Inside their cramped individual structures, the students are left alone overnight with just their thoughts.



“There’s a lot of stuff that’s going to mess with your mind out there,” Reab said. “Off in the distance, all you hear is howling wolves. (If) I’m out here, in the middle of nowhere, and I’m sleeping in a life raft covered with snow, it raises a few hairs on the back of the neck.”

Reab says the ebb and flow of a person’s mental battle is natural. “You make a shelter, but then there are wolves. You melt snow into water, then you spill it on yourself and it freezes. But there is one thing you can control: mental strength.

“People who have that determination … that will to survive – those are the ones that have the positive mindset to survive,” he said. “The people who are weak minded are the ones you hear about in the news, who curl up under a tree and die.

“The difference between the strong and the weak is the people who push through. It’s the people who can still keep going when their feet are cold. It’s the people who can keep going when they’re tired or hungry. Those people, who push through, are going to survive.

Displayed through the Arctic Survival School’s halls are nearly 100 newspaper clippings of men and women who have fought this battle against nature, some who survived and others who didn’t.



Losing this fight is something not many imagine, but keeping death in mind is key, Reab explained.
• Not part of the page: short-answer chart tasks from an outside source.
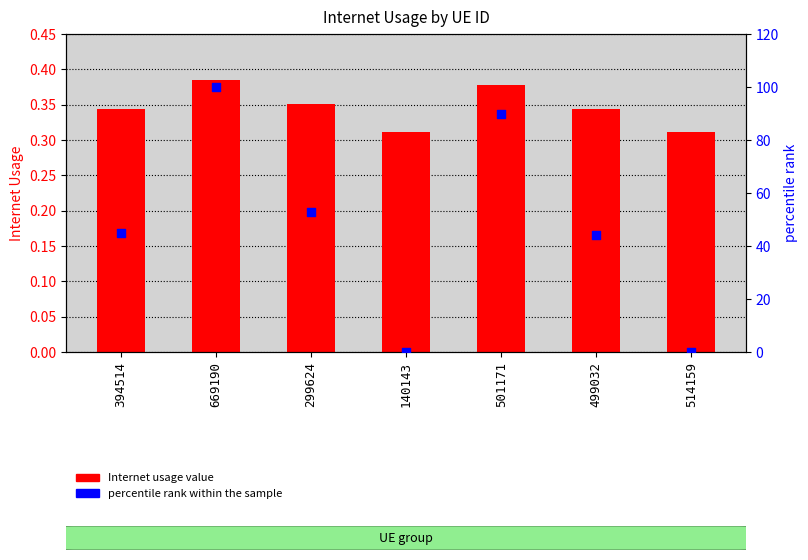

At how many categories does at least one series exceed 1?

5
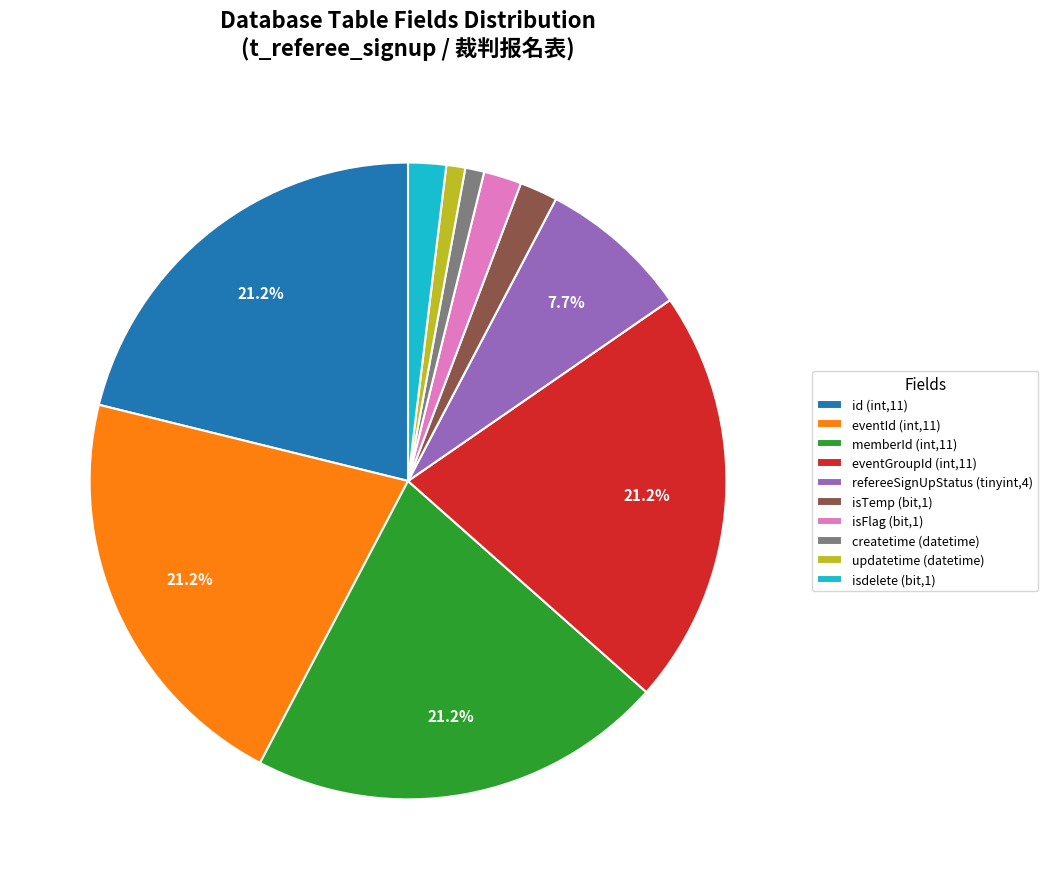

Is there a majority slice in this chart?

No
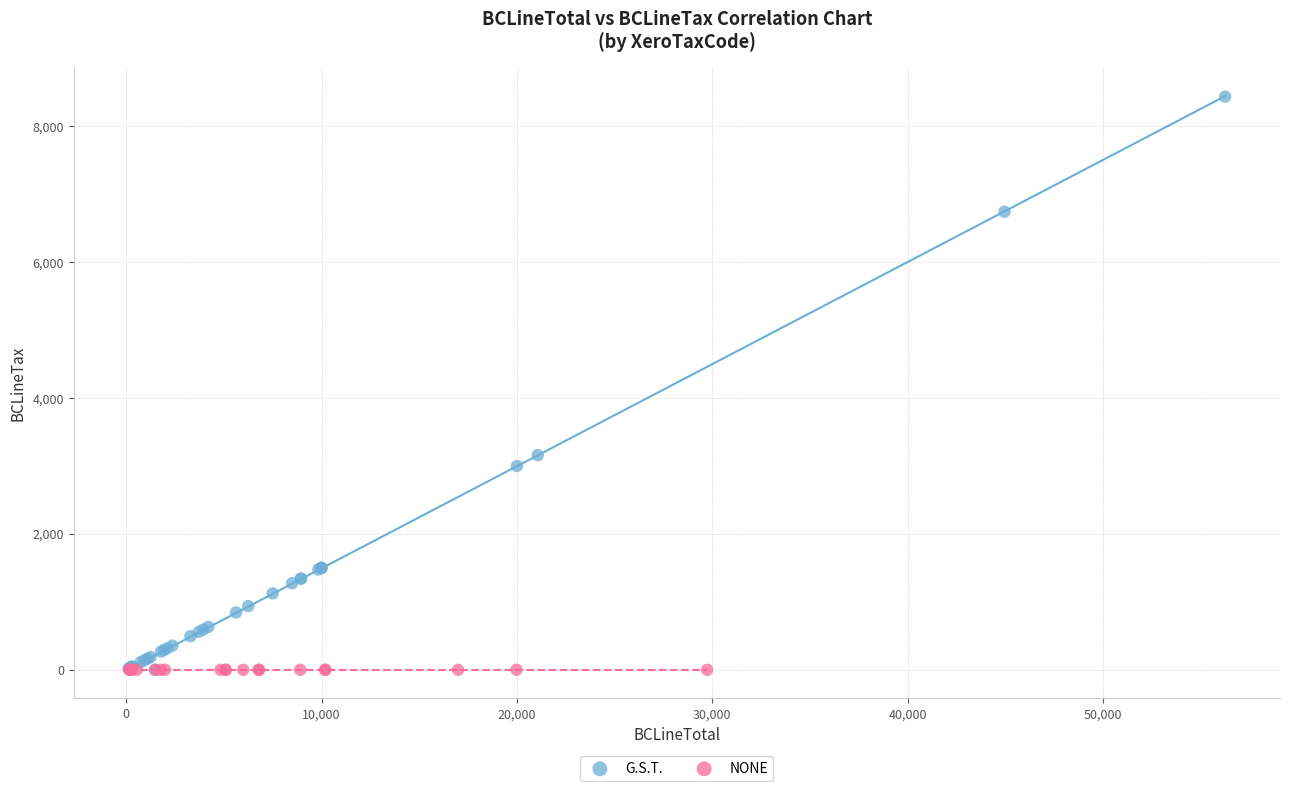

Which series reaches the maximum Y coordinate?

G.S.T.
“Death is something people don’t like to think about. You don’t like to think, ‘Hey, if I don’t do things right, I might die out here,’ but that’s exactly how you have to think,” said Reab, who grew up in the Smokey Mountains of Tennessee. “If you don’t take care of yourself and meet your basic needs, you’re going to die. What are you going to do to make it through the night?”

The thought of losing this fight is not an option for Staff Sgt. Joseph Riemer, an explosive ordnance disposal technician assigned to the 354th Civil Engineer Squadron at Eielson AFB.

“If I can’t survive in these elements, I won’t be able to do my job,” Riemer said. Considering his job is to disarm explosives, lives depend on Riemer being able to properly perform his mission.

Not long ago, Riemer, along with his fellow EOD Airmen, had to disarm a homemade improvised explosive device in a northern Alaska village. Reimer’s unit responds to all IEDs in Alaska, north of the 65 parallel.

Riemer’s team was dropped off and had to survive on their own, with very little help.



“In these conditions, we can’t always use our robot to take care of an ordnance,” he said, noting how the extreme cold can destroy their electronic equipment. “Something like frostbite on my hands could be a game changer. Even just knowing how to make a fire from nothing will help.”

With the average January temperature for nearby Fairbanks being about minus 17, frostbite will form in roughly 15 minutes and can bring grown men to their knees, Reab said.

That extreme cold was something Coast Guard Petty Officer 2nd Class Kevin Brewer, an HC-130 navigator from Land O’ Lakes, Fla., never experienced until he participated in the course.

“Honestly, this sort of environment isn’t something I’m used to, which is why I wanted to attend the course,” said Brewer, who spent 29 years in Florida, including six years of Coast Guard assignments, and is now stationed in Kodiak, Alaska.



For Brewer, mental toughness played an integral role in passing two nights and three days living outside in the extreme cold.

Though this training wasn’t life or death, Brewer chose to treat it as a high stakes game. The only thing on his mind was survival.

“If I need to use this training, chances are it would be a situation where I either survive or I don’t,” Brewer said. “This was like a fight. I won this round. I hope I’d win the next. Not coming home to my family is not an option for me. Mother Nature won’t beat me.”